Confira as críticas do 2º dia do Festival de Veneza

Wild Horse Nine (Martin McDonagh)

Martin McDonagh constrói uma narrativa de grande maturidade sombria, refletindo sobre temas introspectivos extremamente envolventes e emocionalmente tocantes. A análise do luto e do arrependimento no fim da vida, tendo como pano de fundo a turbulência política, é um conceito fascinante e cativante. As atuações de todo o elenco são excelentes, com Malkovich entregando o melhor trabalho de sua carreira.

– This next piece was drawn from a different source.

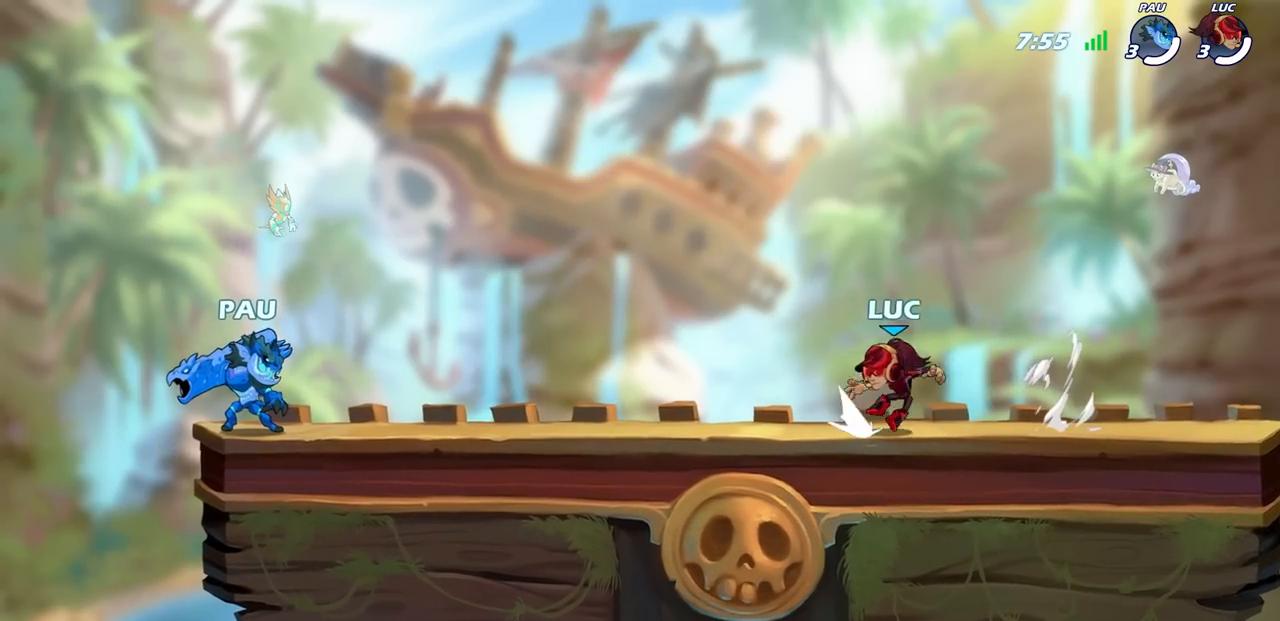
{"buttons": [], "left_stick": "left", "right_stick": "center", "events": [[17, "R2", "up"], [17, "left_stick", "left"], [117, "R2", "down"], [217, "left_stick", "right"], [233, "R2", "up"], [333, "R2", "down"], [400, "left_stick", "left"], [450, "R2", "up"]]}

Next Best Picture (80/100)

Absurdamente poético, profundamente melancólico e, em última instância, devastador, este pode ser o melhor e mais doloroso filme de McDonagh até agora. Malkovich está extraordinário e parece provável que conquiste outra indicação ao Oscar.

The Playlist (91/100)

Há alguns momentos engraçados e outros bastante divertidos, mas os persistentes e ligeiramente desconcertantes momentos de violência inevitavelmente coexistem com o sentimentalismo — embora esse sentimentalismo talvez não consiga apagar a preocupação do público com uma determinada situação envolvendo a esposa e os filhos de Lee, cujo bem-estar parece ser cruelmente esquecido no final. Não é um clássico de McDonagh, mas Rockwell e Malkovich têm uma ótima dinâmica.

The Guardian (60/100)

Tudo fica um pouco movimentado e frenético demais à medida que ‘Wild Horse Nine’ — carregado de tristeza até mesmo em seus momentos mais irreverentes, como é típico de McDonagh — tenta compensar a apatia geral de sua primeira metade. Nunca tão engraçado quanto sarcástico, e sempre se esforçando demais para ser ambos, o filme encontra seus momentos mais bem-sucedidos na tensão latente entre memória e apagamento.

IndieWire (67/100)

Assistir a este thriller cômico mordaz e de tirar o fôlego — já apontado como forte candidato ao Oscar nas categorias de Melhor Filme, Direção, Roteiro Original e Ator — é como descobrir hoje o melhor filme de 20 anos atrás que, de alguma forma, você deixou passar na época.

The Telegraph (100/100)

A verdadeira revelação é Malkovich, um ator brilhante que pode cair na autoparódia em produções menos inspiradas, mas que aqui constrói infinitas camadas em um papel excelente, em sua melhor atuação em anos e à altura de seus trabalhos mais marcantes.

The Hollywood Reporter

Malkovich dá aos diálogos concisos e mordazes de McDonagh justamente a excentricidade triste e melancólica de que precisam para ganhar vida fora da página. Quando o filme, divertido e irreverente como sempre, se torna um pouco organizado demais, sua atuação rouca, ferida e calejada traz um pouco de desordem à trama.

Variety

Ao lado das atuações eletrizantes de John Malkovich e Sam Rockwell, o filme se beneficia da combinação precisa de McDonagh entre drama comovente e comédia de humor mordaz.

Screen Daily

Bucking Fastard (Werner Herzog)

‘Bucking Fastard’ desperdiça o tempo do público e o talento de suas protagonistas Rooney e Kate. É possível quase sentir que este filme sem propósito e sem rumo vai inventando sua história à medida que avança, perdendo-se linha após linha, cena após cena.

The Guardian (40/100)

Herzog desperdiça duas boas atuações e um ótimo conceito. ‘Bucking Fastard’ não consegue estar à altura do legado de Lynch, pois as incursões de Herzog parecem mais becos sem saída do que portais para o subconsciente.

The Playlist (33/100)

Espirituoso, tocantemente excêntrico e irremediavelmente maluco, irá encantar e desconcertar o público na mesma proporção. As diferenças entre os rostos e as fisionomias de Kate e Rooney desaparecem lentamente. É nesse nível que elas estão sintonizadas.

IndieWire (83/100)

Ver as irmãs Mara juntas na tela pela primeira vez é um deleite constante, ainda que o restante do filme tenha resultados irregulares. ‘Bucking Fastard’ decepciona em muitos aspectos, pois é frequentemente disperso e inconsistente.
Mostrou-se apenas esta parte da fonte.